The tunes title “Half Shaved” was originally followed by the n-word. Putting this track on the record creates difficult questions: How exactly do we separate the art from the artist when the art itself can symbolize the artist’s ideals? Can we even give beautiful songs with offensive titles and lyrics new lives? What does it mean to change these words? Does it give a song new life or does it just cover up its past? Changing words can’t change the context that these songs were played in.
However, the truth is, despite the context of these songs, they hold emotion and stories worth keeping around. I think the only way to play old time music is to talk about and acknowledge the racism that surrounds almost every piece of music. It is not only the ones that have offensive titles but the music itself. We must understand that many of the people that have kept this tradition alive were racists, however they were not the only ones that created these songs and fostered the growth of this tradition.
All that being said, I’m calling the tune “Wade’s Tune” to give it a bit of a new life but at the same time acknowledging its history.
Coke Oven March:
Tuning:f#Df#AD
Banjo: Standard
This is a tune from Dock Boggs of Norton VA. FYI- A coke oven is a sort of furnace that cooks coal down to create coke, which is a fuel used in steel production.

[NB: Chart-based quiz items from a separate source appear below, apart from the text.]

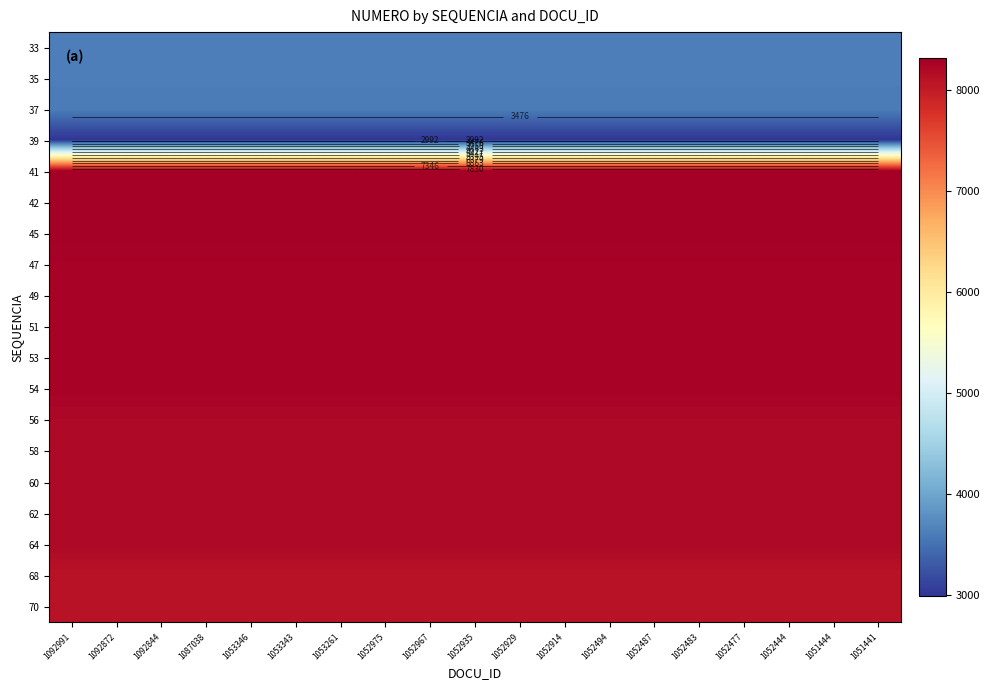

Is the value of 47 at 1051441 greater than the value of 62 at 1052494?

Yes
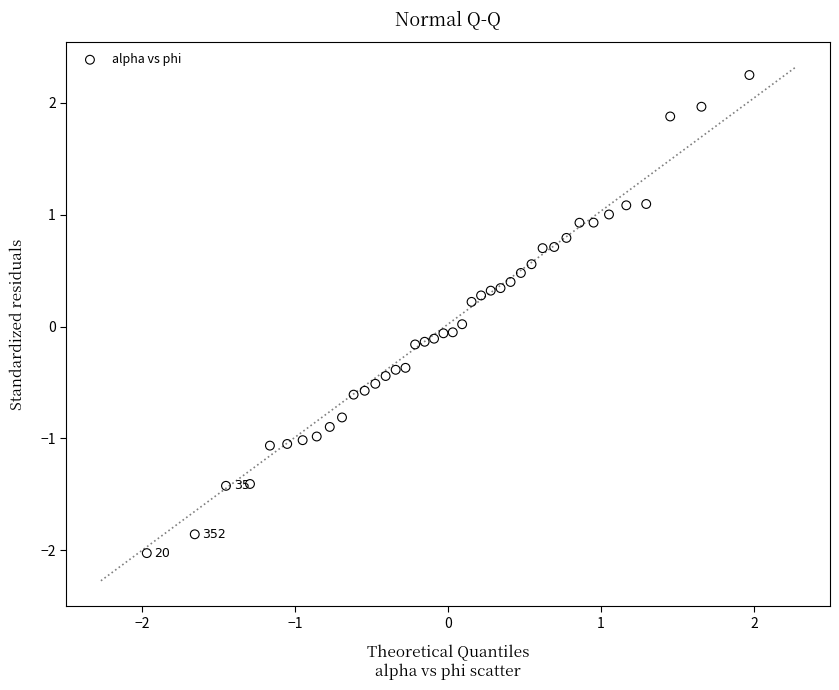

What is the range of X values (max minus min)?

3.9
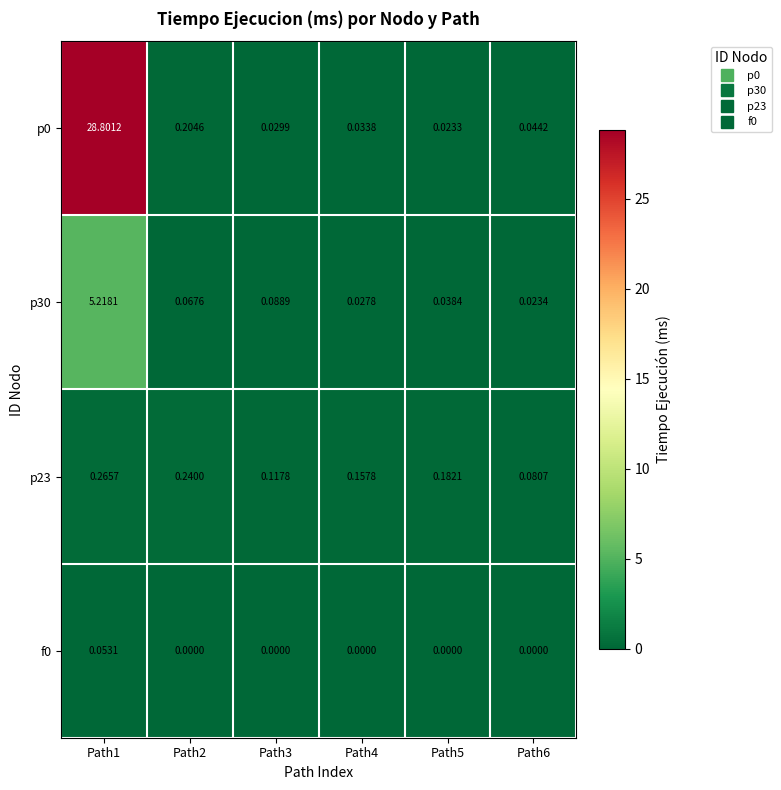

What is the greatest value displayed?

28.8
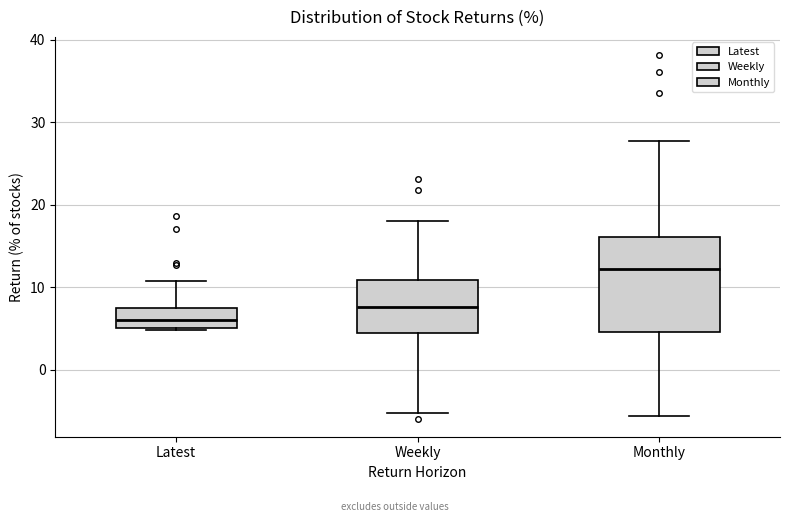

Comparing the boxes themselves (not the whiskers), which one is the tallest?

Monthly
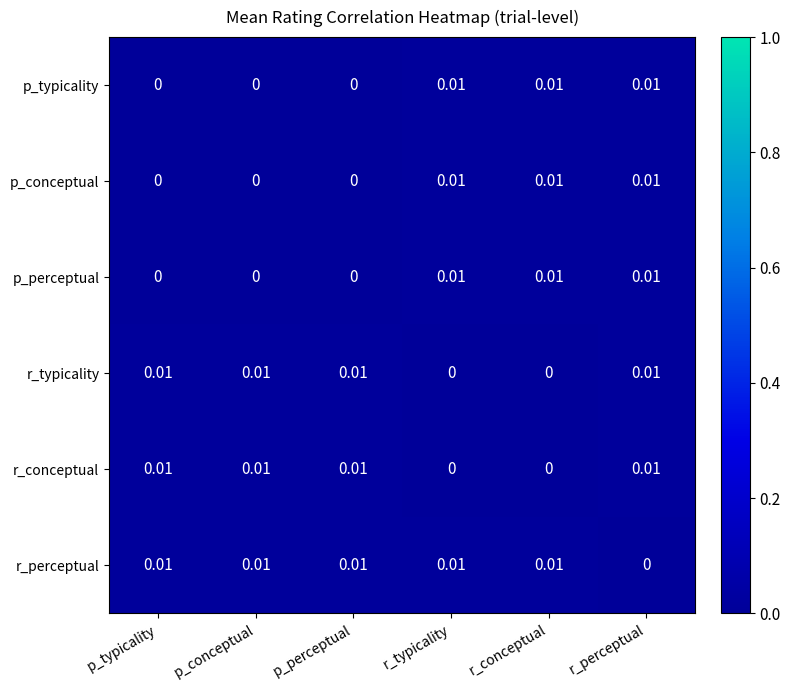

At which category is the sum across all series the highest?

r_perceptual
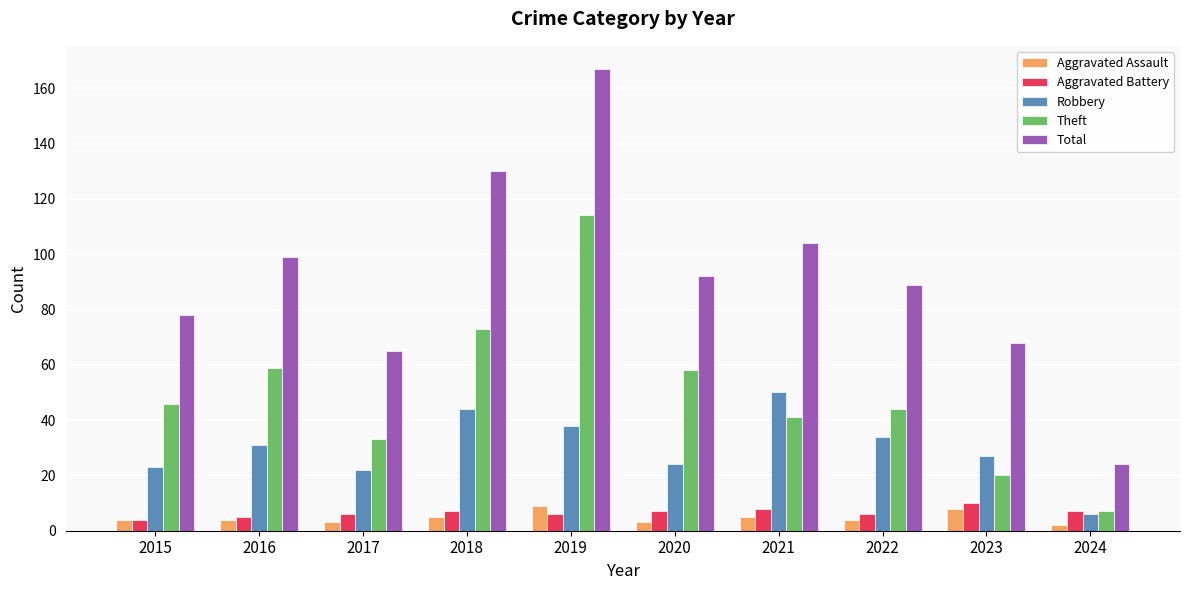

Count the Aggravated Assault values in the range 3 to 5.

7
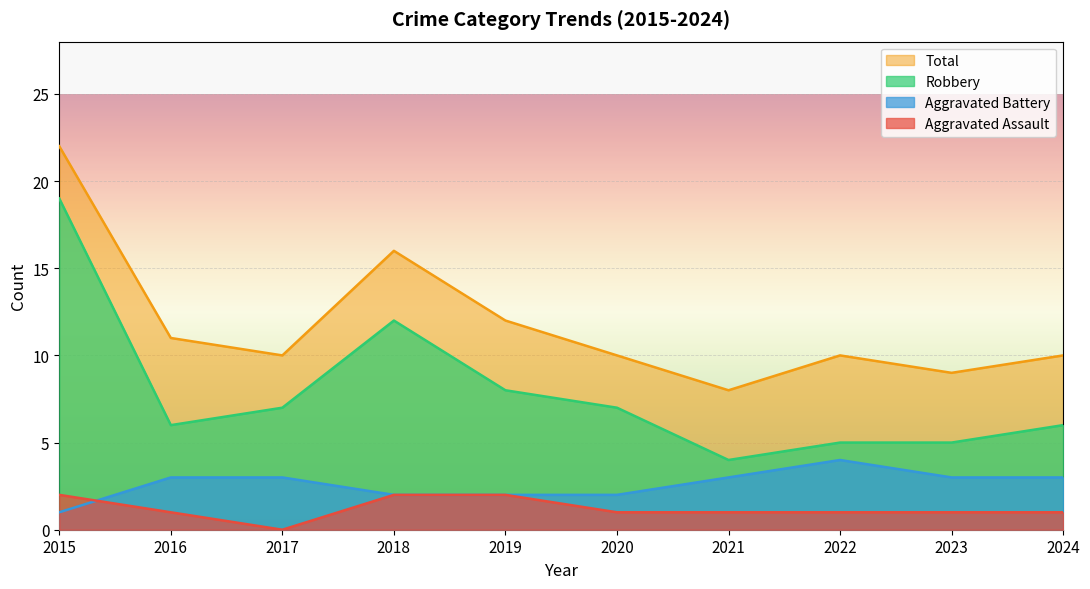

At how many categories does at least one series exceed 20?

1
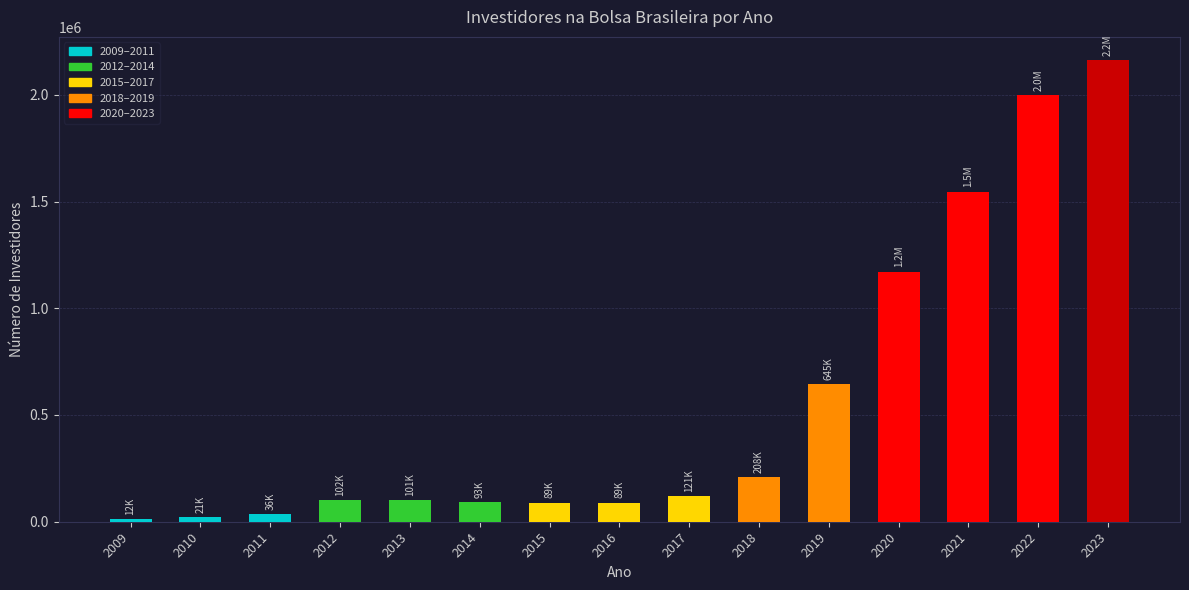

What is the greatest value displayed?

2163000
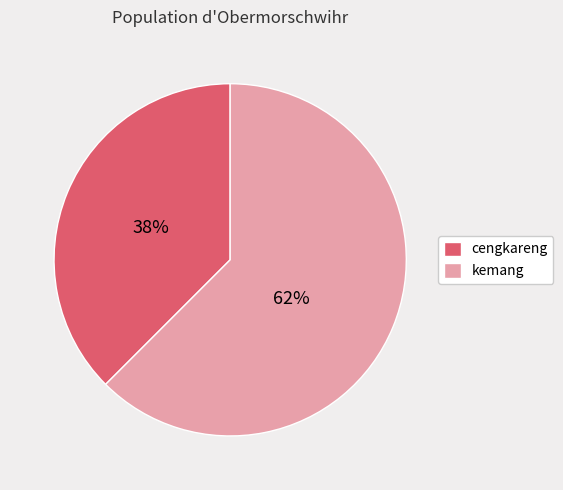

Which slice is the largest?

kemang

I learned this tune from a recording, without the visual context of the fretting. After watching others play the tune. I realized that I play it in a pretty inconvenient manner, reaching all around the fret board for notes. I’ve tried playing it the more effective and simpler way, but always end up going back to the way I first learned it. There’s that old fashioned folk process for ya.
Po’ Black Sheep:
Tuning: gDGBD – On Recording: cGCEG
Banjo: Fretless
I learned this song from a recording of Nathan Frazier and Frank Patterson, an incredible banjo-fiddle duo. In 1942, Both living in Nashville, they were recruited to record some music for Recording Black Artists. This was a compilation album put together by John Work, a professor at Fisk University. Known for their musical chemistry and tight sound, I’ve learned many of their versions of tunes off the album. This is a fun one to play with a fiddler, but think it sounds pretty cool solo, on the fretless.
Flowery Girls:
Tuning:gDGBD
Banjo: Standard
This is an Omer Forster tune. Omer was from Middle Tennessee, near McEwen county. He had a pretty unique style and technique; he did a lot of this awesome tinkly stuff solo but also played banjo in a band format. On the liner notes of Omer’s album Flowery Girls, omer credits the tune to Walter Warden, an old fiddler from his area, saying it’s one of his favorites to play.
Little Birdie – Rye Whisky
Tuning: eCGCD
Banjo: Roscoe
I learned this Rye Whisky from Lee Sexton on one of my earlier visits to his home in Linefork, KY. This is a really delicate tune that I’m sure he got from his uncle Morgan Sexton (also an incredible banjo player). I follow Rye Whisky here with Roscoe Halcomb’s classic version of Little Birdie. I don’t know many tunes in this tuning, but these two happen to fit well together. I play the first tune in the two finger style and the next one up picking.